── Listed entries

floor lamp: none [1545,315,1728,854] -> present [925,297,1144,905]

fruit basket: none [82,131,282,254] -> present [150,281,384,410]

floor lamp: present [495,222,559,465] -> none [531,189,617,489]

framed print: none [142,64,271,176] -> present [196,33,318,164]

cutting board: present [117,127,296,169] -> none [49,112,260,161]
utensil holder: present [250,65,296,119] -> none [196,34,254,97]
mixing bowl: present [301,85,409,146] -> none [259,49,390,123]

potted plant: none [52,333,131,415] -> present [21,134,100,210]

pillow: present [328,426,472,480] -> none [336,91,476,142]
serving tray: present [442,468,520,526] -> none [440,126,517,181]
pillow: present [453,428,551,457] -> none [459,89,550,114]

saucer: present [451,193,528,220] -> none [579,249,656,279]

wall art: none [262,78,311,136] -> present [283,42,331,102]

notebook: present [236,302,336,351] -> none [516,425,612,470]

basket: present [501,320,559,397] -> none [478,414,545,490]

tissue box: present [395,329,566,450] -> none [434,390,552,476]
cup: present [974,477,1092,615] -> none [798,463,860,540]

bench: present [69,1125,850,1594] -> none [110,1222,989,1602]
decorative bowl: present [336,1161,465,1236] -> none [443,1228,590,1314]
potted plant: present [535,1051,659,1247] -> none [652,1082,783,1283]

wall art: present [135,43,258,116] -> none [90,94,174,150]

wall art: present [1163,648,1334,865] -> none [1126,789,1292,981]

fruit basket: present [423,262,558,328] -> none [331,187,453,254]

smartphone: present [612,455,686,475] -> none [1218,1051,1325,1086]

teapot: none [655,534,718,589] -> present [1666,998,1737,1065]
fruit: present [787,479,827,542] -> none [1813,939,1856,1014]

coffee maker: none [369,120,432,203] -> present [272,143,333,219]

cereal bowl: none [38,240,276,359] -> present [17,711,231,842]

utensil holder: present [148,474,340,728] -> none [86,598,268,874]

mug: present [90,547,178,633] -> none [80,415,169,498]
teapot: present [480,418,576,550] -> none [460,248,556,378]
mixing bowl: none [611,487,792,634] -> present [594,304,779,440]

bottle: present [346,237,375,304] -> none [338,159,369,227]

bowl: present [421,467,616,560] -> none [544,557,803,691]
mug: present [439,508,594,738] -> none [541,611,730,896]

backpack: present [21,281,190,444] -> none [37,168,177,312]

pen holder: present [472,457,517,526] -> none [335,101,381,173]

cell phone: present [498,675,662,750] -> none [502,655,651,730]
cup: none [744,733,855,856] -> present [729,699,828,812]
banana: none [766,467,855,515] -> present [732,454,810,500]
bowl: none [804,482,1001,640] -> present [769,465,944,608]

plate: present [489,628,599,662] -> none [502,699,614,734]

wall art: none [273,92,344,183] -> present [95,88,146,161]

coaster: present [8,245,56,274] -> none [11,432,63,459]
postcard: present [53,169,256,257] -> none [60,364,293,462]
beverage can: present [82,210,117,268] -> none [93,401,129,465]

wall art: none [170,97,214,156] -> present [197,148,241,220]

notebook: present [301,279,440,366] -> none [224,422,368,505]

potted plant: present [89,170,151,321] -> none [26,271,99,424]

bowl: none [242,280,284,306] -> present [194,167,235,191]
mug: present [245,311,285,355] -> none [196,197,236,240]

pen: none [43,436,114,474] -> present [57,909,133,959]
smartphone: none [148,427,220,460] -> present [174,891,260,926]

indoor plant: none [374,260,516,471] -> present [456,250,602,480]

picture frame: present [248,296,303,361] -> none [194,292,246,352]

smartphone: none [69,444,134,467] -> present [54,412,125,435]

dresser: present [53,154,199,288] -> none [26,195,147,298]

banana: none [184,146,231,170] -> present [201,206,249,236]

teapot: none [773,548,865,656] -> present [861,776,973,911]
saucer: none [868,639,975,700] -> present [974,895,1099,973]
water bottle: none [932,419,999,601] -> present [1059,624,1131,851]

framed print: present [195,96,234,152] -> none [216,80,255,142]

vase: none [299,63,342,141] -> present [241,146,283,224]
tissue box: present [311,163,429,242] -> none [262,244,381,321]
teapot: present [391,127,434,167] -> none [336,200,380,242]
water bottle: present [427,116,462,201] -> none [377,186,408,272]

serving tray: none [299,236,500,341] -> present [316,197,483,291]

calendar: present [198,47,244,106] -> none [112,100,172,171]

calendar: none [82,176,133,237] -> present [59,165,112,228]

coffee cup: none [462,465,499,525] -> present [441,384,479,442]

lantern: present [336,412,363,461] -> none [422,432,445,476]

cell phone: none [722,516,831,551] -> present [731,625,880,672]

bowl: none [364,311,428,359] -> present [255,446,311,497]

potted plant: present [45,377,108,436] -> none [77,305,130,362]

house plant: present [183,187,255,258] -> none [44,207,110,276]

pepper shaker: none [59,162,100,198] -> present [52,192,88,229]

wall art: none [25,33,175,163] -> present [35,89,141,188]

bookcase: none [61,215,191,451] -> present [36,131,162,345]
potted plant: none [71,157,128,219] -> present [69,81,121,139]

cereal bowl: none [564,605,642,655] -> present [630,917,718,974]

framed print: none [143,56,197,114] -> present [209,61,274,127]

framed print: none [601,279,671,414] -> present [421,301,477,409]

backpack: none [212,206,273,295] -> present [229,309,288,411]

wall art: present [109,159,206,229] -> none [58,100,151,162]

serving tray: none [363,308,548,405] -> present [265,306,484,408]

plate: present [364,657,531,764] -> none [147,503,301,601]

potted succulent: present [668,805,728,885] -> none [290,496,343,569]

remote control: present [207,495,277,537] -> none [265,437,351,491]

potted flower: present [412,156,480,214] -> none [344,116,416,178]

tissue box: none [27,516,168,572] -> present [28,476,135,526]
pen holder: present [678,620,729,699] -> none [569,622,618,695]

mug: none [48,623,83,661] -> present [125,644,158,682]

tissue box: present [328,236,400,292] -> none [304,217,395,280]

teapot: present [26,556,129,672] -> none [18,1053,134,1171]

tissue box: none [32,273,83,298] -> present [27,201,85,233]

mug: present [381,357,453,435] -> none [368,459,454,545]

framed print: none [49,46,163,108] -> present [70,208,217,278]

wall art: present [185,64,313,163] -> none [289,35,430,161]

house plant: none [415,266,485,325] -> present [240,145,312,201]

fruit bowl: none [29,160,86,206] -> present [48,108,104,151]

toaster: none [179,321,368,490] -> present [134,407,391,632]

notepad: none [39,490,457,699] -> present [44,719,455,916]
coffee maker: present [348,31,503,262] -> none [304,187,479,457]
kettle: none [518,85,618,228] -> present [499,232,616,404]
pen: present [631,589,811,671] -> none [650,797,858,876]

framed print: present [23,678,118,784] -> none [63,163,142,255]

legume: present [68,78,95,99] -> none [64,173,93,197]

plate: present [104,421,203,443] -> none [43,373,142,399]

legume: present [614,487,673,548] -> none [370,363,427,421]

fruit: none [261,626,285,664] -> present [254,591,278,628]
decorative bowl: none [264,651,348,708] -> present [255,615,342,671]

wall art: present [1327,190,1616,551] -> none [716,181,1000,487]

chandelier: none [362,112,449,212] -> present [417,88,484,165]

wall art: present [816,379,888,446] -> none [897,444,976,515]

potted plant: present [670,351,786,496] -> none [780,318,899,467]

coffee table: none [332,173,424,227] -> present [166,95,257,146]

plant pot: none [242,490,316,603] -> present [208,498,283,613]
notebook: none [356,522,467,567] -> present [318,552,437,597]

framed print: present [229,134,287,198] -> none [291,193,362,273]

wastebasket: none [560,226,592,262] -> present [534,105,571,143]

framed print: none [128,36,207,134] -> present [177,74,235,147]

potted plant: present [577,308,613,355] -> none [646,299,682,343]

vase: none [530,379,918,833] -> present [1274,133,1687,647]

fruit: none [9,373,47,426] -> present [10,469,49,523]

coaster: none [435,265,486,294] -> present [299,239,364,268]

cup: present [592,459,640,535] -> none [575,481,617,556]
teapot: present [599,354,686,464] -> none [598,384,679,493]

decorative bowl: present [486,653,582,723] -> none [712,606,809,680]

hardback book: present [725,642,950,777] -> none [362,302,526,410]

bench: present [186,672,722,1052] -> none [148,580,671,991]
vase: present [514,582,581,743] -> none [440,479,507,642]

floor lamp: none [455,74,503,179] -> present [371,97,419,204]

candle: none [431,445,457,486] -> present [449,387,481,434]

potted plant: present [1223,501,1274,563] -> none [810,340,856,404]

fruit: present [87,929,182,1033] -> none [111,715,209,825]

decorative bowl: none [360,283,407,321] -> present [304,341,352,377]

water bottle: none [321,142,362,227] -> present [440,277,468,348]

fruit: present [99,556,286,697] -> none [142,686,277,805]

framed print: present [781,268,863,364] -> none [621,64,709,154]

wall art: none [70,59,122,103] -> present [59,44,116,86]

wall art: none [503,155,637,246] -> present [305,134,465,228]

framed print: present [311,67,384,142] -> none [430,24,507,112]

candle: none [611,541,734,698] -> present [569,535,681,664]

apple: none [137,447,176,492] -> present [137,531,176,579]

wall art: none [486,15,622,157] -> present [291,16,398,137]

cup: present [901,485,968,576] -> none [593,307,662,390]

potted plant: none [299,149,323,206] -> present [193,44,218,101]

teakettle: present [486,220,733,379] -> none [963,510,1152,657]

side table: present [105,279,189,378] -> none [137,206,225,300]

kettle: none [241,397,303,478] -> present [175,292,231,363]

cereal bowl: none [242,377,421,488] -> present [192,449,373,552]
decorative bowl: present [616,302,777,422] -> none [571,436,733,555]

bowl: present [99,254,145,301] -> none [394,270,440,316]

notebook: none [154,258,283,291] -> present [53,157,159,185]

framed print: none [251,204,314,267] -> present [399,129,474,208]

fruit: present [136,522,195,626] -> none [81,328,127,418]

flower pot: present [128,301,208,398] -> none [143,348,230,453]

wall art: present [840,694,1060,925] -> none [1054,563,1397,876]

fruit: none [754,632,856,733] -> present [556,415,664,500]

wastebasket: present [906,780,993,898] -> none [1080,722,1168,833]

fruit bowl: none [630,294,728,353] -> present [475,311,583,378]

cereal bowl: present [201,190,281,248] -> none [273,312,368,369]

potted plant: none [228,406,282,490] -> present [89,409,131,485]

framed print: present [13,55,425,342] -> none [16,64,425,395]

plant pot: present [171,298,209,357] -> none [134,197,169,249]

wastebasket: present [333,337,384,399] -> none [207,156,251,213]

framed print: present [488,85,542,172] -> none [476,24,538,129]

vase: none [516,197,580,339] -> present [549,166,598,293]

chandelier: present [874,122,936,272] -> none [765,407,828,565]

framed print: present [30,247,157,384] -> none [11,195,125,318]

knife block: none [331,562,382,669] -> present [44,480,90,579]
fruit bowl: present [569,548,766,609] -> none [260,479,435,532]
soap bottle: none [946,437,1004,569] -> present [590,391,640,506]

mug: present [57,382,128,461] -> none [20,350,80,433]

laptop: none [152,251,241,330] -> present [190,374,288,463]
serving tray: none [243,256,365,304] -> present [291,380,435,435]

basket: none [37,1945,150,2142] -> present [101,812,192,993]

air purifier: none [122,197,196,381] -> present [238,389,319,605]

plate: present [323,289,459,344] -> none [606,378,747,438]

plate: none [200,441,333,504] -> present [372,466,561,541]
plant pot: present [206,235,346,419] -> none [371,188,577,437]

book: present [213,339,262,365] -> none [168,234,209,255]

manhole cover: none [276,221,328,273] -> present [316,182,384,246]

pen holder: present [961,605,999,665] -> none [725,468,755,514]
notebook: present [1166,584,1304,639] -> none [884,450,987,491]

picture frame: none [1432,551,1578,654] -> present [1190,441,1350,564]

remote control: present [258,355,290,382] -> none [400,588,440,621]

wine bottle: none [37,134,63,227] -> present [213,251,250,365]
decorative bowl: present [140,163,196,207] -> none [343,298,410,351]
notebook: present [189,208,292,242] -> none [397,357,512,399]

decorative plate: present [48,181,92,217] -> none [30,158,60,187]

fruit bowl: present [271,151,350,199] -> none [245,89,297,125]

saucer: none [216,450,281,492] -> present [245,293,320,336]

────

◆ Written task: When the line with "cereal bowl: none [242,377,421,488]" is reached in the data above, start copying there, and copy each line exactly until the line with "fruit: none [754,632,856,733]" has been copied; copy nothing else.

◆ Expected output:
cereal bowl: none [242,377,421,488] -> present [192,449,373,552]
decorative bowl: present [616,302,777,422] -> none [571,436,733,555]

bowl: present [99,254,145,301] -> none [394,270,440,316]

notebook: none [154,258,283,291] -> present [53,157,159,185]

framed print: none [251,204,314,267] -> present [399,129,474,208]

fruit: present [136,522,195,626] -> none [81,328,127,418]

flower pot: present [128,301,208,398] -> none [143,348,230,453]

wall art: present [840,694,1060,925] -> none [1054,563,1397,876]

fruit: none [754,632,856,733] -> present [556,415,664,500]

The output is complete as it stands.